Zuckerberg had a meeting with Liu Yunshan, a member of the Standing Committee of the Political Bureau of the Communist Party of China (CPC) Central Committee, at which Liu stated that he hopes Facebook can share its experience in terms of advanced technologies and management skills with its Chinese counterparts and help Internet development to benefit the people of various countries, according to the Xinhua News Agency on Saturday.

The meeting inevitably fanned hopes that Facebook might be closer to entering the mainland market, but with its foreign peers having failed to perform impressively in China there are still doubts about whether it could be more successful.

Thus far, LinkedIn is the only US social network that has built a notable presence in the mainland market, partly thanks to its introduction of a Chinese version of its site in early 2014.

Facebook may also launch a local version, but it probably won't be enough, as it is less unique compared to LinkedIn, which offers professional social networking services that the mainland's homespun Internet firms have failed to match thus far.

What particularly dampens the outlook for Facebook's possible mainland foray is the US firm's announcement at the end of February that it would be closing its credit rating and reporting pilot program because of regulatory and consumer concerns.

This is an arena in which China's three Internet behemoths - Baidu, Alibaba and Tencent - have proven to be increasingly strong, enabling them to access an enormous wealth of consumer information.

A more realistic approach for Facebook might be to forge partnerships with Chinese Internet giants. This would certainly make it easier for it to get started in China, before it gets to know local users' habits enough to develop localized strategies.

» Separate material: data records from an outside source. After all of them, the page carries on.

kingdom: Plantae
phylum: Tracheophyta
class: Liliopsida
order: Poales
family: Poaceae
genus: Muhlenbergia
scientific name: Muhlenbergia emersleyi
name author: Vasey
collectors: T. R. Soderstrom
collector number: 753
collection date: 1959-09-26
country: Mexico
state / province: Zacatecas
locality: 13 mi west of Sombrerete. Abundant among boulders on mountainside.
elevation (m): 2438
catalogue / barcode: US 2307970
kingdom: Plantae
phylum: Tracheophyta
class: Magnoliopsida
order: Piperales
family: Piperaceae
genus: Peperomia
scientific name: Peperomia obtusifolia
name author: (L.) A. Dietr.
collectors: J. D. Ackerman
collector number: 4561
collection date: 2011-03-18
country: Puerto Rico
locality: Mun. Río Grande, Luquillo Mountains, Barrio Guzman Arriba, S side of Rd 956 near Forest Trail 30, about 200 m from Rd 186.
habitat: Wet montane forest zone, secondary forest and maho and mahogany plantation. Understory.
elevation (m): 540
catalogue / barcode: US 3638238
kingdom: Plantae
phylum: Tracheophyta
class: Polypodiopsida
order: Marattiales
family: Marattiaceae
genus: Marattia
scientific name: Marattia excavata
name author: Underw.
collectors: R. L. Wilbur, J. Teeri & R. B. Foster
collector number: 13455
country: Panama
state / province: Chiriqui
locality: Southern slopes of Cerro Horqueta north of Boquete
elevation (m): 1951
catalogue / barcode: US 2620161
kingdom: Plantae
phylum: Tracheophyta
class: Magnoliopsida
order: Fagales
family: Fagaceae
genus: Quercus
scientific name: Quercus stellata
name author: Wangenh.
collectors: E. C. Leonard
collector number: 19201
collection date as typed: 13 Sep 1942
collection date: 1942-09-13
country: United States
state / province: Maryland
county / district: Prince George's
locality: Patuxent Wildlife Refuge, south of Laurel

The Facebook founder was in the capital city to attend an annual high-level economic forum, at which he shared a stage Saturday with Alibaba Chairman Jack Ma Yun to discuss future progress in artificial intelligence, among other things.

At the session, Ma recalled his first meeting with Zuckerberg back nine years ago, during which the two Internet celebrities swapped phone numbers, the Wall Street Journal reported on Saturday.

It was Zuckerberg who called first, according to Ma, who didn't disclose when the call was made.

It is likely that the two Internet giants might cooperate in possible expansion into each other's turf, which would be of particular benefit for Facebook, assuming it's granted access to the mainland market.

The author is a reporter with the Global Times.